ISTRUZIONI
1. Estrai dal testo sulla spedizione al polo Sud il passo che va da "I due scienziati" a "lì si celano.".
2. Indica se le affermazioni seguenti concordano con il testo sulla spedizione al polo Sud, rispondendo sì o no e citando fedelmente le parole che lo stabiliscono: (a) Dyer e Danforth sorvolano le montagne della follia; (b) le incisioni rivelano che la città ha migliaia di anni; (c) i due scienziati rinunciano a scendere nel baratro.
3. Prosegui il testo sulla spedizione al polo Sud a partire dal punto in cui si interrompe.

TESTO DA LEGGERE
————————

L’avamposto che si dirige verso l’ovest del polo Sud comunica scoperte sorprendenti, ma poi non fornisce più notizie. I superstiti partono per verificare cosa sia successo e s’imbattono in un primo orrore.
La sete di conoscenza e la curiosità scientifica (“Sull’orlo delle vertiginose falesie senza sole sopra il grande abisso… vedere quel favoleggiato baratro dal vero era una tentazione alla quale… sembrò impossibile resistere”) spingono Dyer e l’assistente Danforth a sorvolare le montagne della follia (“Quella memorabile barriera, verso i segreti illibati di un mondo antico e del tutto alieno”) e i resti di un’antica civiltà (“Le incisioni rivelavano… che quella città terribile era vecchia di milioni di anni”) nella quale affonda il segreto dei primordi geologici (“Una regione di grotte, baratri e segreti ipogei che l’uomo mai avrebbe potuto raggiungere”) e antropologici dell’umanità (“La vita preterrestre delle creature dalla testa a stella su altri pianeti”).
I due scienziati atterrano, percorrono il labirinto (“La direzione suggerita dai versi dei pinguini…”), straniscono di fronte alla geografia del luogo (“Forse pensavamo alle rocce grottescamente erose dal tempo del giardino degli dei, in Colorado, o a quelle simmetriche e scavate in modo fantasioso dal ventre del deserto dell’Arizona”) e dinnanzi a poderose architetture, interpretano le opere d’arte di una civiltà antichissima e discendono nel baratro, disposti a tutto pur di penetrare orrori e misteri che lì si celano.

————————

Dati raccolti
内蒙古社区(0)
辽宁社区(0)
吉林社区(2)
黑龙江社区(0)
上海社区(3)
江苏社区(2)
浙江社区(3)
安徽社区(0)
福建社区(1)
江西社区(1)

————————

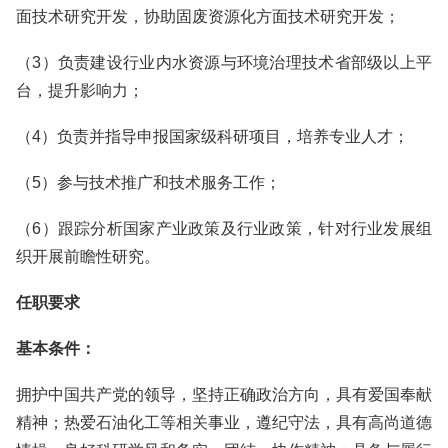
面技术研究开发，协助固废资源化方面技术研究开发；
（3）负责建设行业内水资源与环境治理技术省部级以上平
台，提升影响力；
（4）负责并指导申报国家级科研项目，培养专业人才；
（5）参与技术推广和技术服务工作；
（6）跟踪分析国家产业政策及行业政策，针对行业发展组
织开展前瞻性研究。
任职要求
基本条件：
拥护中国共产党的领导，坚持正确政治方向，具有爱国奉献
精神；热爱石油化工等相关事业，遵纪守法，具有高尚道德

————————

SOLUZIONI
1.
I due scienziati atterrano, percorrono il labirinto (“La direzione suggerita dai versi dei pinguini…”), straniscono di fronte alla geografia del luogo (“Forse pensavamo alle rocce grottescamente erose dal tempo del giardino degli dei, in Colorado, o a quelle simmetriche e scavate in modo fantasioso dal ventre del deserto dell’Arizona”) e dinnanzi a poderose architetture, interpretano le opere d’arte di una civiltà antichissima e discendono nel baratro, disposti a tutto pur di penetrare orrori e misteri che lì si celano.

2.
(a) Sì: "spingono Dyer e l’assistente Danforth a sorvolare le montagne della follia".
(b) No: "quella città terribile era vecchia di milioni di anni".
(c) No: "discendono nel baratro, disposti a tutto pur di penetrare orrori e misteri che lì si celano".

3.
Così s’imbattono nelle tracce di antenati alieni, incontrano creature mostruose e lambiscono una verità che ha come contraltare la follia (“La scoperta dello stigio mare senza sole che si nasconde nelle viscere della Terra”).
Il romanzo è una pietra miliare della cosmogonia lovecraftiana, è un saggio della maestria descrittiva del solitario di Providence (“Un cielo ornato di vapori spiraleggianti e illuminato dal basso sole polare”), è un concentrato confuso e sconvolgente di intuizioni cosmiche che si alimentano nell’orrore.
Lo stile è martellante, oppressivo, affascinante.
Giudizio finale: escatologico, ridondante, vaneggiante.